A woman in that group named Kenzie Ann from Golden, BC told us about this route, saying it was not to be missed, and she was absolutely right!
Wow! This is a classically epic Canadian gravel ride on a remote forest service road with hardly any car traffic!!
Once you get past the first 5 or 6 miles, the steeper grades levels out and the gravel is quite smooth and packed. At that point you can pick up your pace, but you won't want to miss any opportunities to ogle at the spectacular views of the Blaeberry River, Mummery Mountain and other equally stunning peaks.
You can make a tiny detour to see the Thompson Falls, which is a waterfall on the lower Blaeberry River and occurs at about mile 3 on the route. (It is technically called the Blaeberry Falls, but it is known locally as Thompson Falls, after the explorer David Thompson.) The water was running high when were there in July so the Falls were impressively loud and strong.

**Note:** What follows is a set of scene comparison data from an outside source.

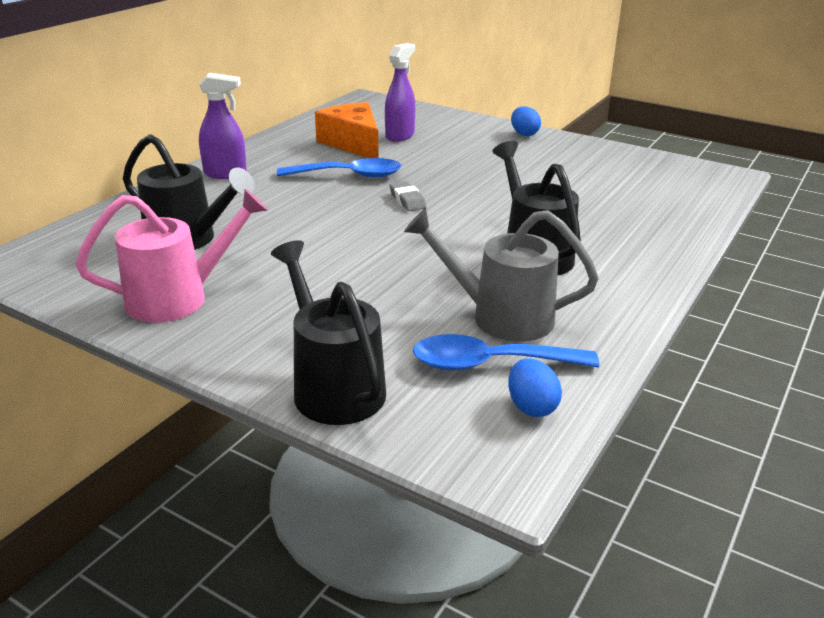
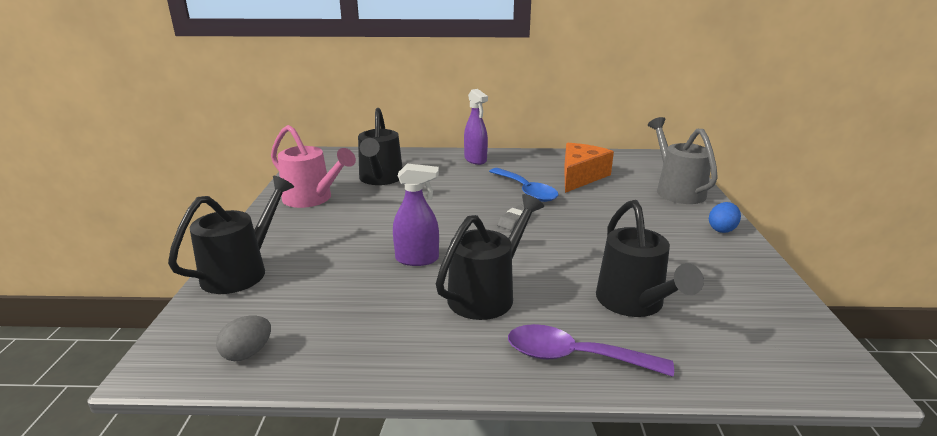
camera: 60 degrees right, 5 degrees down
purple spray bottle [385,43,415,142] -> purple spray bottle moved to [393,164,439,266]
grey watering can [404,208,599,342] -> grey watering can moved to [648,117,718,204]
blue spoon [413,334,599,370] -> none
blue egg [508,358,562,417] -> grey egg [216,316,271,361]
none -> purple spoon [508,324,674,377]
none -> black watering can [596,200,704,317]

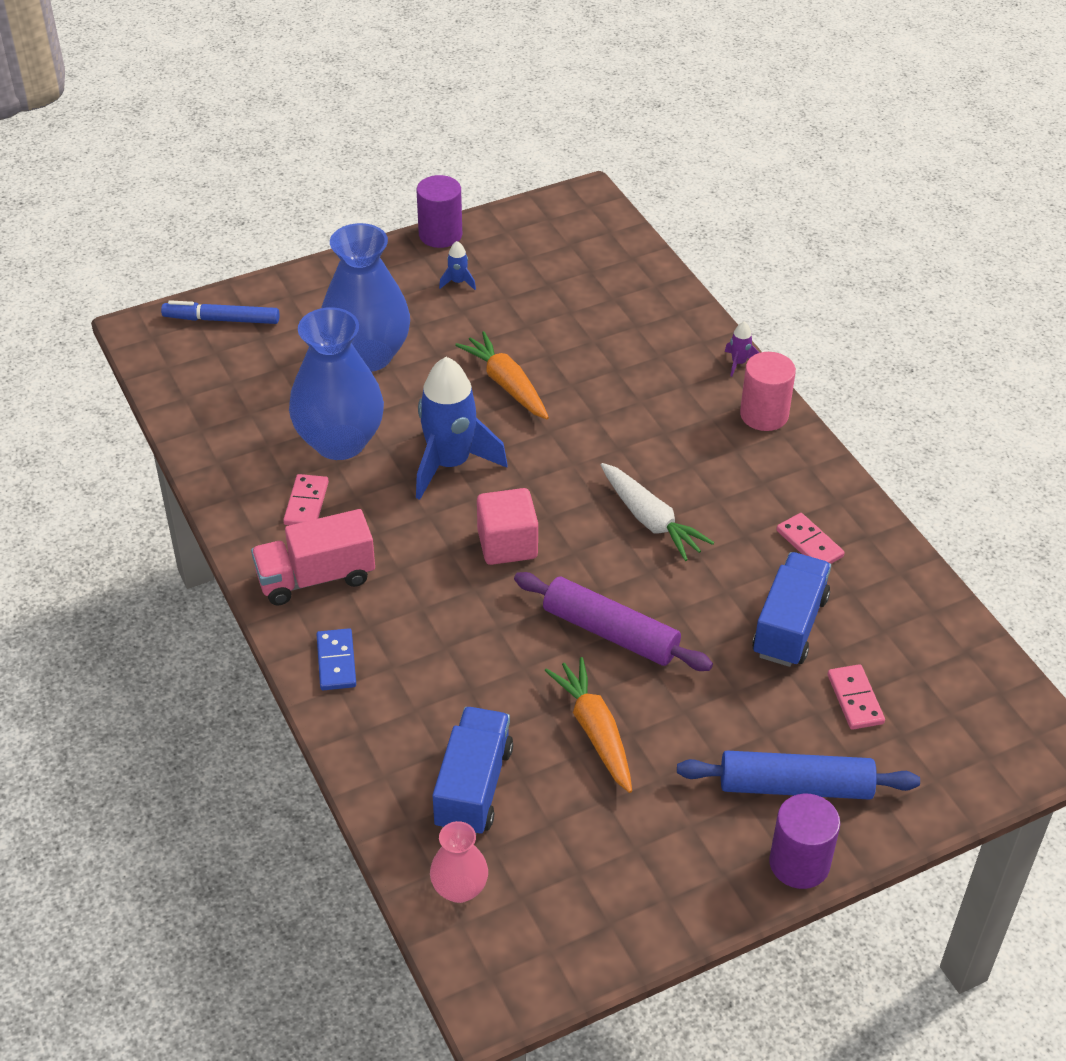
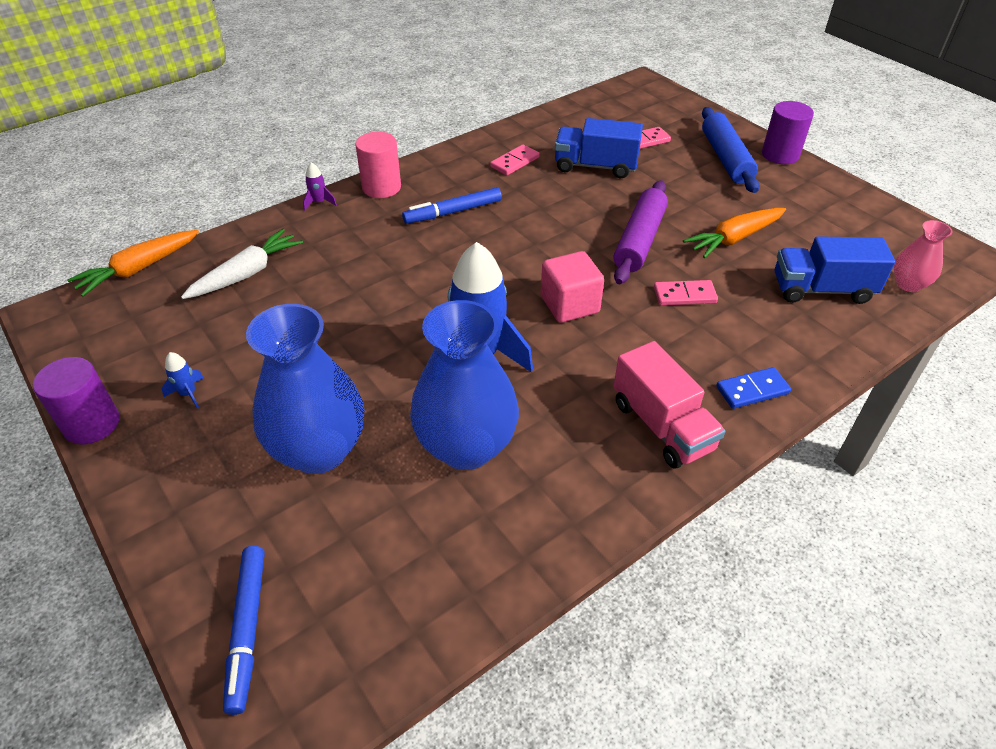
camera: 100 degrees left, 0 degrees up
pink domino [283,474,329,525] -> pink domino moved to [654,280,718,306]
orange carrot [455,331,549,419] -> orange carrot moved to [67,230,199,297]
white carrot [601,463,714,561] -> white carrot moved to [181,229,303,299]
none -> blue marker [402,187,502,224]

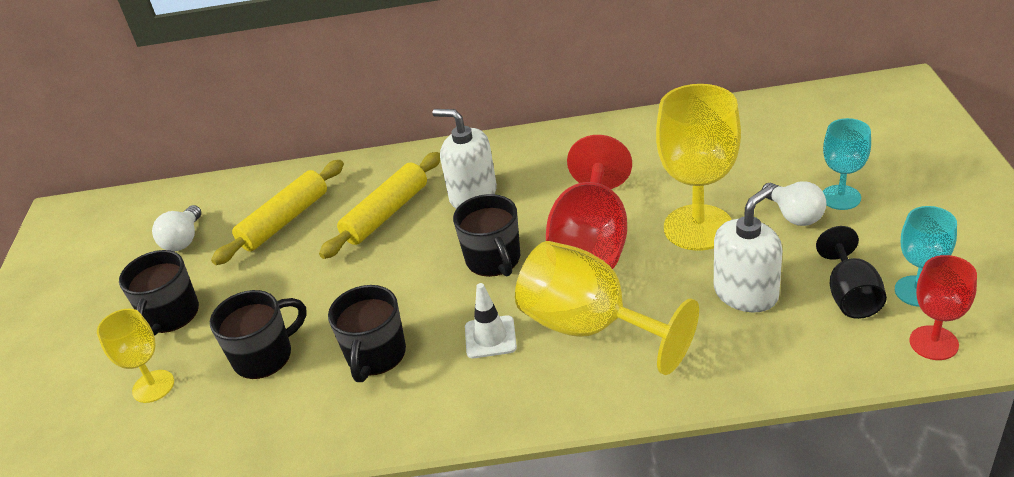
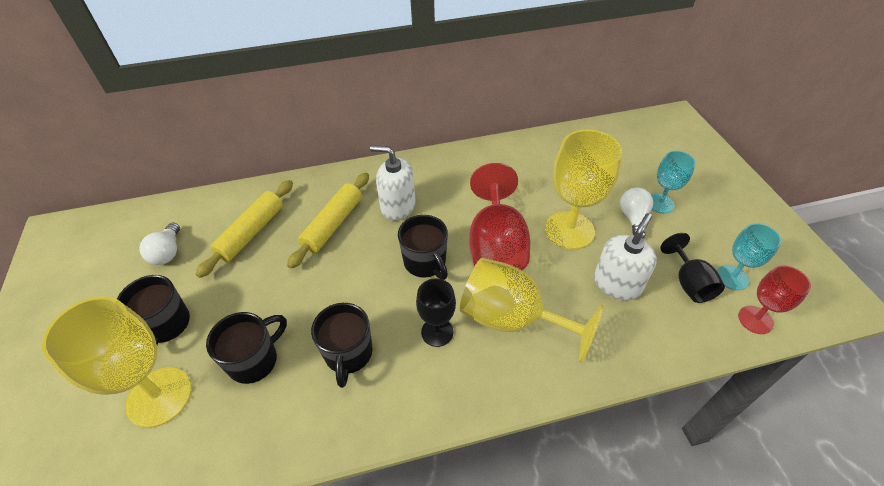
camera: 15 degrees left, 10 degrees up
yellow goblet [97,309,174,403] -> yellow goblet [42,296,192,428], size x1.77
white traffic cone [465,283,517,358] -> black goblet [416,278,456,347]
white light bulb [762,181,826,226] -> white light bulb turned 135 degrees counterclockwise [620,187,653,239]

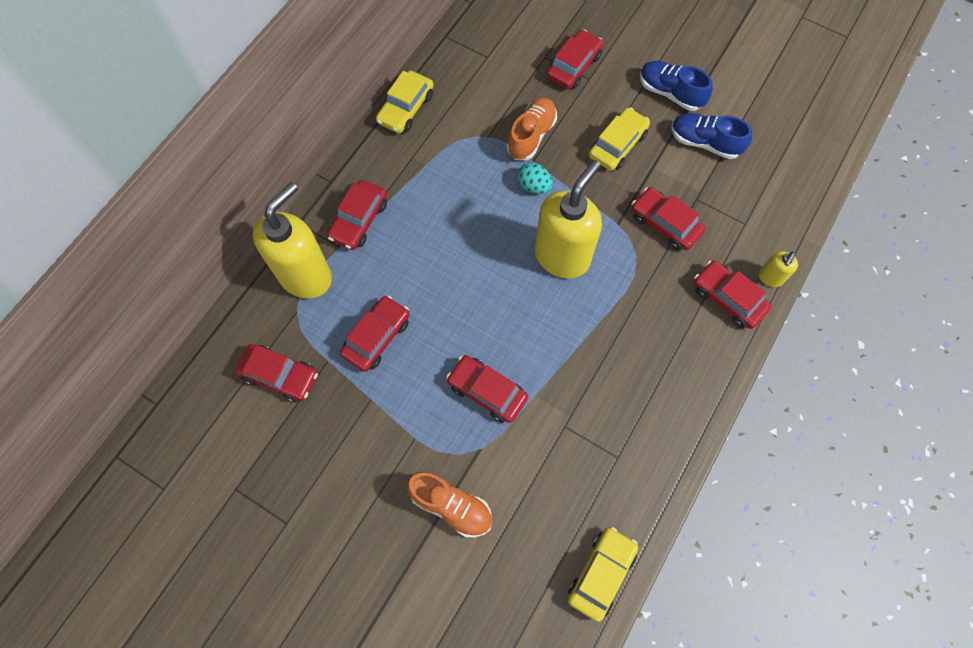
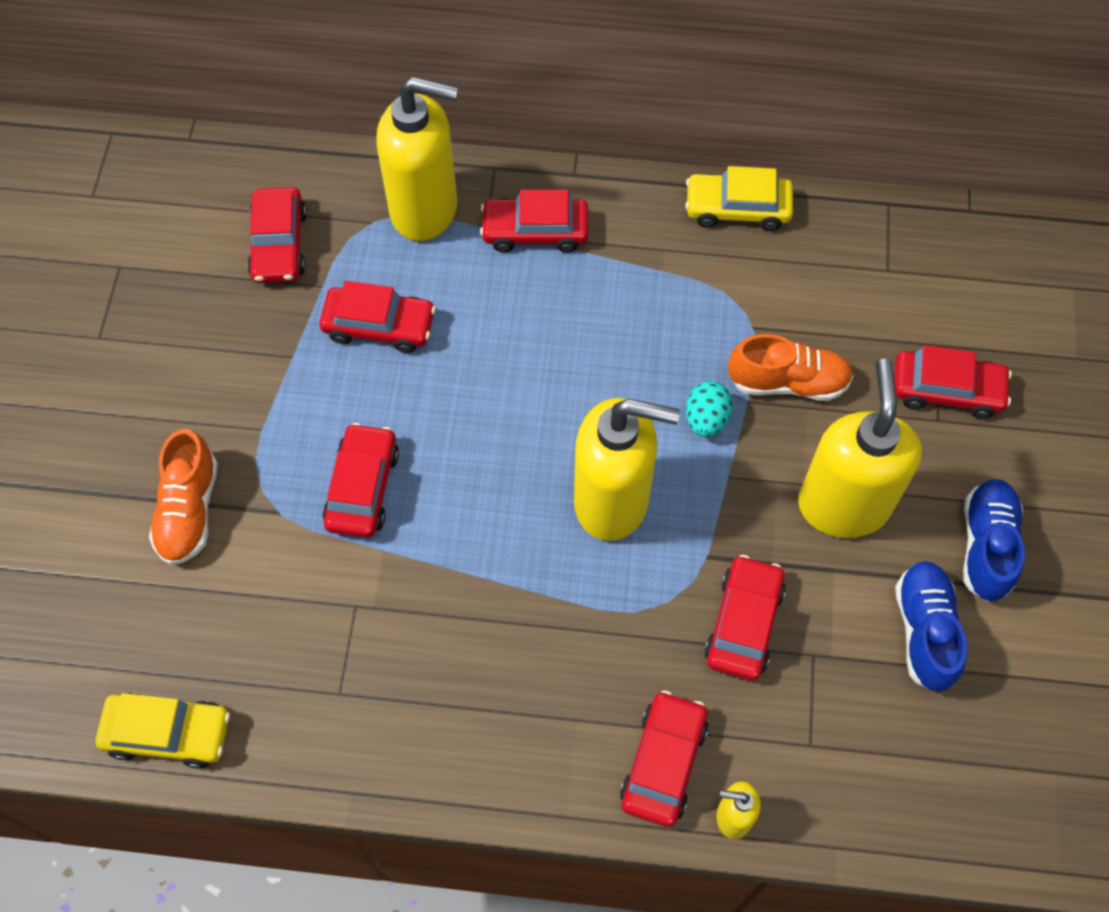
camera: 65 degrees right, 5 degrees down
yellow car [589,107,650,171] -> yellow soap dispenser [798,359,922,538]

All the toughest and steepest climbing happens in the first 5 or 6 miles. This same section also had the chunkiest and loosest gravel surfaces. Since it is an out and back route, you of course return the same way, but we found the grades of the peaks you climb up not quite as steep on the return.
Do this ride if you are near Golden in BC, Canada and are looking for an epic gravel ride on a remote forest service road with unforgettable mountain and river views, as well as possible bear sitings.
We parked and left our car at the OB Campground, which is about 12km from the turn of from the Trans-Canada Hwy/BC-1, or about 25 km from the town of Golden.
There is active logging in the area that uses the forest service road you will be biking. We were there on a Monday afternoon and only one big logging truck passed us, but it is something to be aware of.
You are in prime bear country on this route. Not only is it remote, but in the summer, berry bushes are abundant along the route. We came upon a black bear while biking and it just startled and ran. Make sure you have your bear spray easily accessible at all times just in case!!
There was a notorious flood 10+ years ago that washed away the road and made it one with the river, so not long after you reach the 28km sign, you'll see barriers where the road it closed to vehicles. You can continue on past this point on a bike, but this is where we turned around.